◆ Fragmento citado:
************

En flagrante diferencia con la creencia socialdemócrata, según la cual existiría la posibilidad de erigir una razón supuestamente «objetiva» y «universal» que, premunida de una concepción histórica del progreso, escape a la mitología, para Jesi la mitología resulta la potencia decisiva de toda lucha. Solo ella brinda la «actitud crítica» que permite ejercer un trabajo de desmitologización en su doble aspecto: liberar a los mitos populares de su captura e impedir replicar las lógicas de la clase opresora en las organizaciones políticas que deberían fomentar su destrucción. Porque si la socialdemocracia apuesta por la «desmitificación» operando en base al ilusorio clivaje mito-razón es porque debe aliarse con los «militares» y/o «capitalistas» de turno; la revuelta –incomprensible para cualquier mentalidad socialdemócrata– siempre acecha con la desmitologización como una verdadera interrupción capaz de destituir a los «falsos mitos».

************

◆ Qué se pide: Prolonga el texto de arriba sobre Jesi y la mitología a partir de su última oración.

◆ Datos registrados:
************

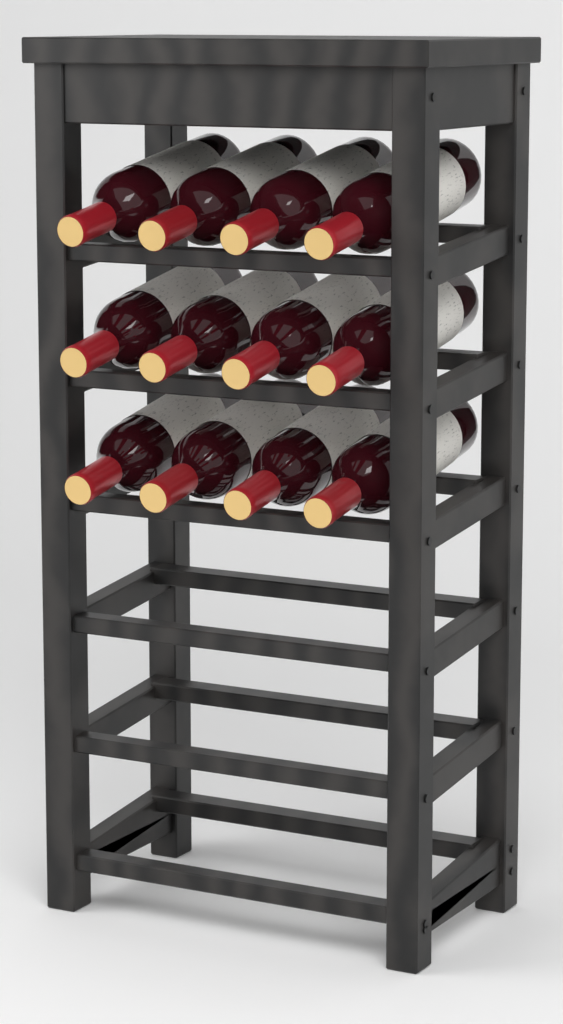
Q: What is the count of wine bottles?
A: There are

************

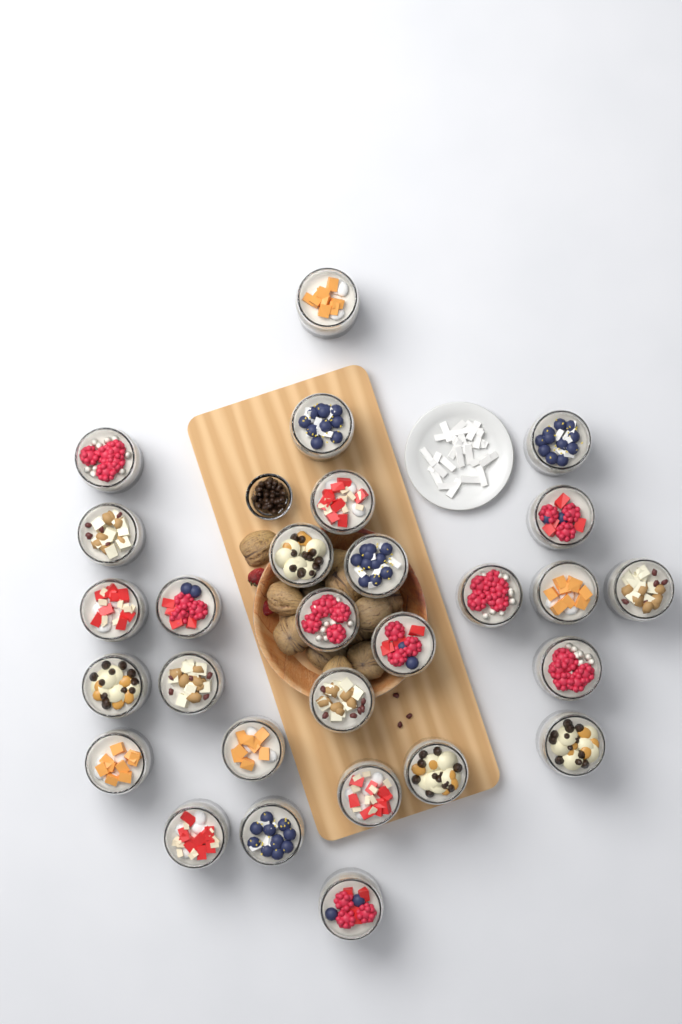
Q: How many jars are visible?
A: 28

************

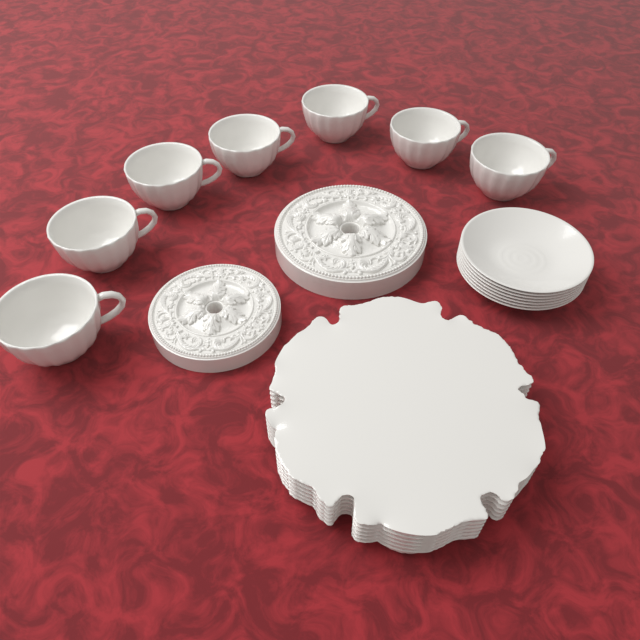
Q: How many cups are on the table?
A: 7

************

◆ Resultado:
En otros términos, la desmitologización pone en juego una crítica que apunta a la restitución de las epifanías míticas de la clase explotada, tal como aparece en la expresión poética, en la dramaturgia y en otras formas propiamente artísticas, mas no en el «realismo socialista» que, para Jesi, no será más que la perpetuación del formalismo burgués en lo que este tuvo de eficaz para hundir a la nueva sociedad «bolchevique» después de la Revolución de Octubre101. Para usar la célebre expresión de Jaques Rancière, digamos que trabajar en la crítica desmitologizante implica producir un nuevo reparto de lo sensible en que las epifanías míticas asumen inmediatamente un carácter común al ofrecer nuevos e inexplorados usos102.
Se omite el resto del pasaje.